Running parallel to the great roar of Gothic spirit represented by the classic Universal horror cycle of the '30s and '40s, the less metaphysical and frankly bizarre genre chillers emanating from Warner Brothers were unsurprising box-office also-rans; today their psychological creepiness has a distinctly toxic tone. The entire trend was heir to German expressionism and the masochistic masquerades of Lon Chaney, but the Warner films alone acknowledged and feared the legacy of Freud. Michael Curtiz's Doctor X is a pulp fiction, one of the studio's first, set in a Long Island as seen through a feverish delirium—all anonymous Vienna-like side streets and baroque laboratory interiors. What really gives the film (produced independently but distributed by Warner) its unique tarnish is an early, two-strip Technicolor process, which envelops the action in a sea of queasy algae-green, as if the universe around the narrative's secret ritual was stagnant and rotting.
The story, based on a minor play, will be familiar to the Hannibal Lecter generation: A serial killer kills and cannibalizes every full moon; the police and a squirrelly newspaper reporter (Lee Tracy) sniff out clues leading to the private medical-research college run by Lionel Atwill's defensive big-brain. Fay Wray is the resident screamer, but suspicion falls on Atwill's eccentric staff, including shock-haired Preston Foster as a one-armed obsessive with a recipe for "synthetic flesh!" (Makeup by Max Factor!).

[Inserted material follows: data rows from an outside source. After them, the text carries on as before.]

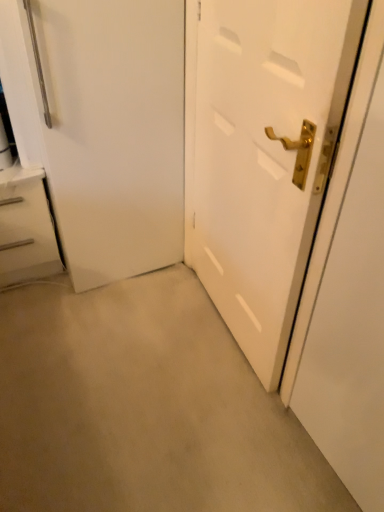
Question: Is white glossy chest of drawers at left wider than white matte door at center?

Choices:
 (A) yes
 (B) no

Answer: (A)

Question: From a real-world perspective, is white glossy chest of drawers at left physically below white matte door at center?

Choices:
 (A) no
 (B) yes

Answer: (B)

Question: Considering the relative positions of white glossy chest of drawers at left and white matte door at center in the image provided, is white glossy chest of drawers at left to the left of white matte door at center from the viewer's perspective?

Choices:
 (A) yes
 (B) no

Answer: (A)

Question: Is white glossy chest of drawers at left smaller than white matte door at center?

Choices:
 (A) yes
 (B) no

Answer: (B)

Question: Could you tell me if white glossy chest of drawers at left is facing white matte door at center?

Choices:
 (A) no
 (B) yes

Answer: (A)

Question: In terms of height, does white glossy door handle at right look taller or shorter compared to white glossy chest of drawers at left?

Choices:
 (A) tall
 (B) short

Answer: (A)

Question: In the image, is white glossy door handle at right on the left side or the right side of white glossy chest of drawers at left?

Choices:
 (A) right
 (B) left

Answer: (A)

Question: Based on their sizes in the image, would you say white glossy door handle at right is bigger or smaller than white glossy chest of drawers at left?

Choices:
 (A) small
 (B) big

Answer: (A)

Question: Is white glossy door handle at right wider or thinner than white glossy chest of drawers at left?

Choices:
 (A) thin
 (B) wide

Answer: (A)

Question: In terms of height, does white glossy door handle at right look taller or shorter compared to white matte door at center?

Choices:
 (A) tall
 (B) short

Answer: (A)

Question: Would you say white glossy door handle at right is to the left or to the right of white matte door at center in the picture?

Choices:
 (A) right
 (B) left

Answer: (A)

Question: Based on their sizes in the image, would you say white glossy door handle at right is bigger or smaller than white matte door at center?

Choices:
 (A) small
 (B) big

Answer: (A)

Question: From a real-world perspective, relative to white matte door at center, is white glossy door handle at right vertically above or below?

Choices:
 (A) above
 (B) below

Answer: (A)

Question: Is point (26, 253) closer or farther from the camera than point (342, 201)?

Choices:
 (A) farther
 (B) closer

Answer: (A)

Question: Is white glossy chest of drawers at left bigger or smaller than white glossy door handle at right?

Choices:
 (A) small
 (B) big

Answer: (B)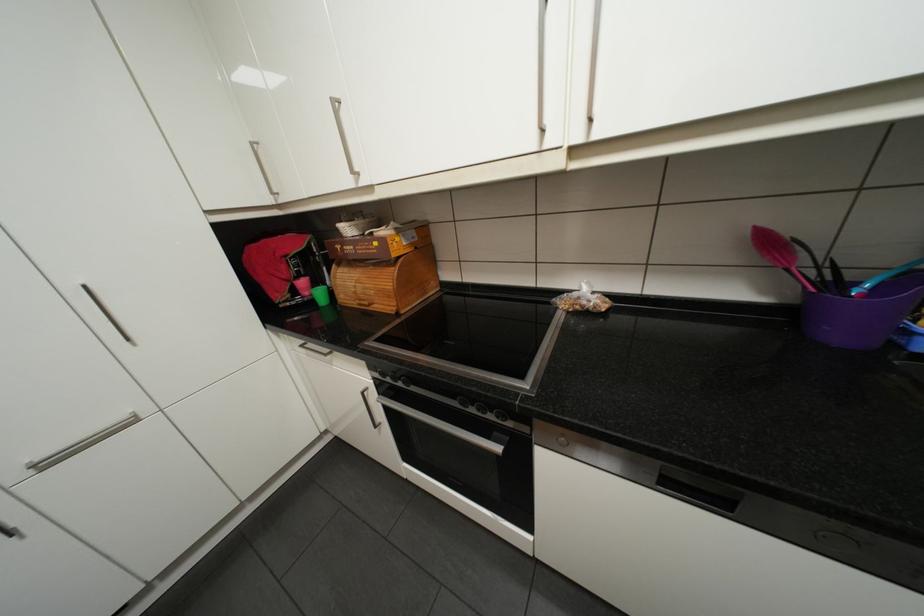
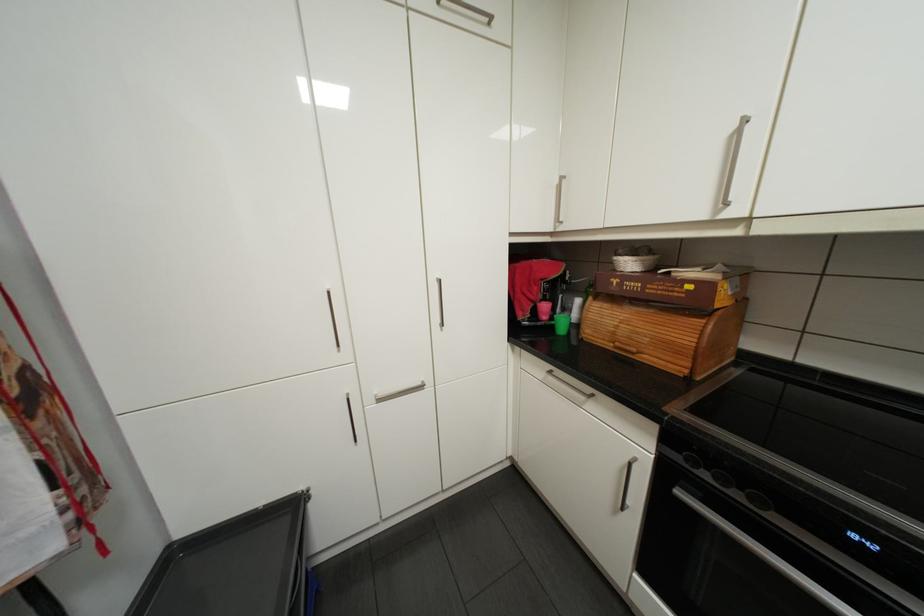
The point at (325, 281) is marked in the first image. Where is the corresponding point in the second image?

(562, 307)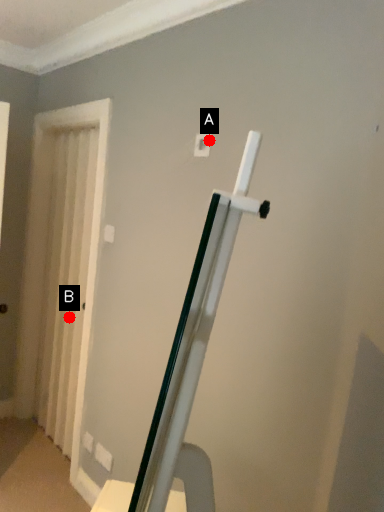
Question: Two points are circled on the image, labeled by A and B beside each circle. Which of the following is the closest to the observer?

Choices:
 (A) A is closer
 (B) B is closer

Answer: (A)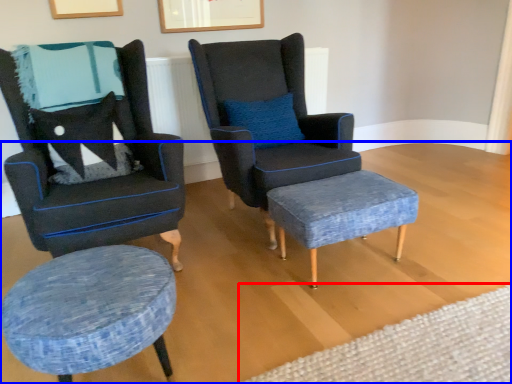
Question: Which of the following is the farthest to the observer, plain (highlighted by a red box) or plain (highlighted by a blue box)?

Choices:
 (A) plain
 (B) plain

Answer: (A)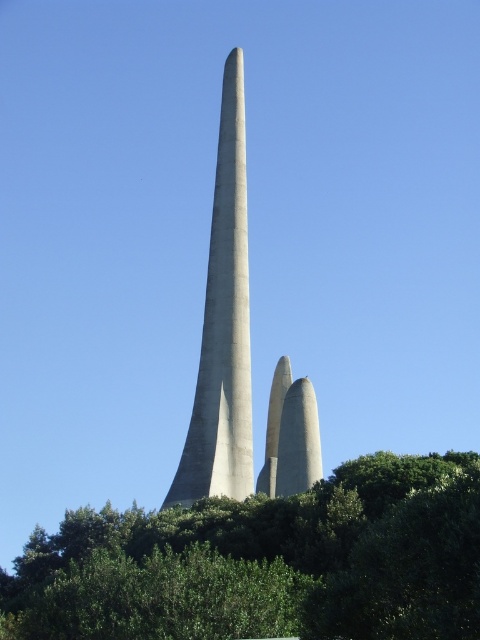
Question: Estimate the real-world distances between objects in this image. Which object is farther from the smooth concrete twin towers at center?

Choices:
 (A) green leafy tree at center
 (B) gray concrete tower at center

Answer: (A)

Question: Is gray concrete tower at center wider than smooth concrete twin towers at center?

Choices:
 (A) no
 (B) yes

Answer: (B)

Question: Among these points, which one is farthest from the camera?

Choices:
 (A) (321, 460)
 (B) (3, 595)
 (C) (235, 451)

Answer: (B)

Question: Can you confirm if green leafy tree at center is bigger than smooth concrete twin towers at center?

Choices:
 (A) no
 (B) yes

Answer: (B)

Question: Based on their relative distances, which object is farther from the smooth concrete twin towers at center?

Choices:
 (A) green leafy tree at center
 (B) gray concrete tower at center

Answer: (A)

Question: Does green leafy tree at center have a greater width compared to smooth concrete twin towers at center?

Choices:
 (A) yes
 (B) no

Answer: (A)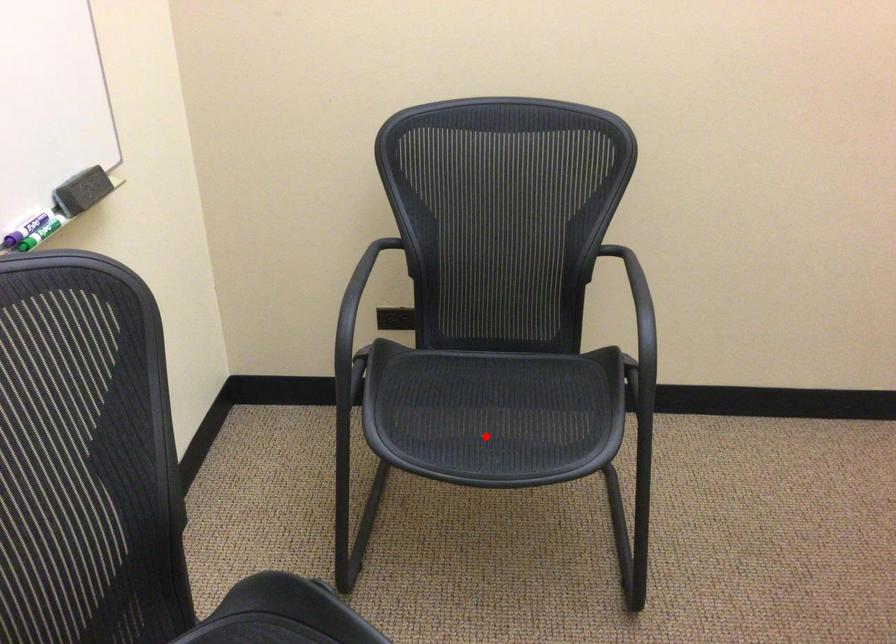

Whereas the impossible myths of Frankenstein, Dracula, and the Mummy over at Universal apparently provided some kind of cathartic succor to Depression-era moviegoers, exploring as they did a forgotten edge-world fraught with supernatural ruptures a good deal more heinous than merely finding the next paycheck, Curtiz's film mucked around fearlessly amid sociopathy and nihilistic rage, just a few years after the stock-market crash. Tracy, one of the forgotten wonders of the '30s, acts as comic-relief ballast, emitting a ceaseless Gatling-gun assault of fidgety ticks, wise-guy cracks and wormy double talk. (You can tell just by watching him that Tracy was an incurable brat and a famous drinker—his career was seriously crippled after being fired from Viva Villa! in 1934, after he'd urinated on an actual Mexican military procession from a hotel balcony.)

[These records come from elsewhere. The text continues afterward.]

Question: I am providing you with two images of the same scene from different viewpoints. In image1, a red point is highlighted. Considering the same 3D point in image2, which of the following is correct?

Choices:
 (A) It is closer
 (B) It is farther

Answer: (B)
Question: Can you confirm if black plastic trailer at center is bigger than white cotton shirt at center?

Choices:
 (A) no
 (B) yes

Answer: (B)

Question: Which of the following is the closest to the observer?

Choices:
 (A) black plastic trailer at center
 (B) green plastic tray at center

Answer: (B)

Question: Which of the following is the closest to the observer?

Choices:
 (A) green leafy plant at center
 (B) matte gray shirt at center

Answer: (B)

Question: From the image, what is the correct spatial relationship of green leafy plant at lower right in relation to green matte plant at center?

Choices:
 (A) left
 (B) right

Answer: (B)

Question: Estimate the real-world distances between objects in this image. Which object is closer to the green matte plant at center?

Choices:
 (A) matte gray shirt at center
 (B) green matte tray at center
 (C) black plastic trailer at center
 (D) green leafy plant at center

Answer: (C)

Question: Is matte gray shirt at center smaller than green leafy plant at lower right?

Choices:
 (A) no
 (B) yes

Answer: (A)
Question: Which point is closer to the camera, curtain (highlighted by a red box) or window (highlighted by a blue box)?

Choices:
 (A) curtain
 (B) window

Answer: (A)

Doctor X comes in a streamlined DVD box of Warner horrors (plus a few MGM entries), including the nonsequel The Return of Doctor X (1939), notoriously featuring Humphrey Bogart as a blood-drinking ghoul; The Mask of Fu Manchu (1932), with Boris Karloff amid looming quasi-Tibetan sets as Sax Rohmer's Chinese mastermind; and Mad Love (1935), a sweaty psychodrama that has mad doc Peter Lorre jealously grafting a killer's hands onto pianist Colin Clive, and which according to Pauline Kael visually influenced Citizen Kane. Five of the six films come with new genre-scholar commentaries, and all come with original trailers.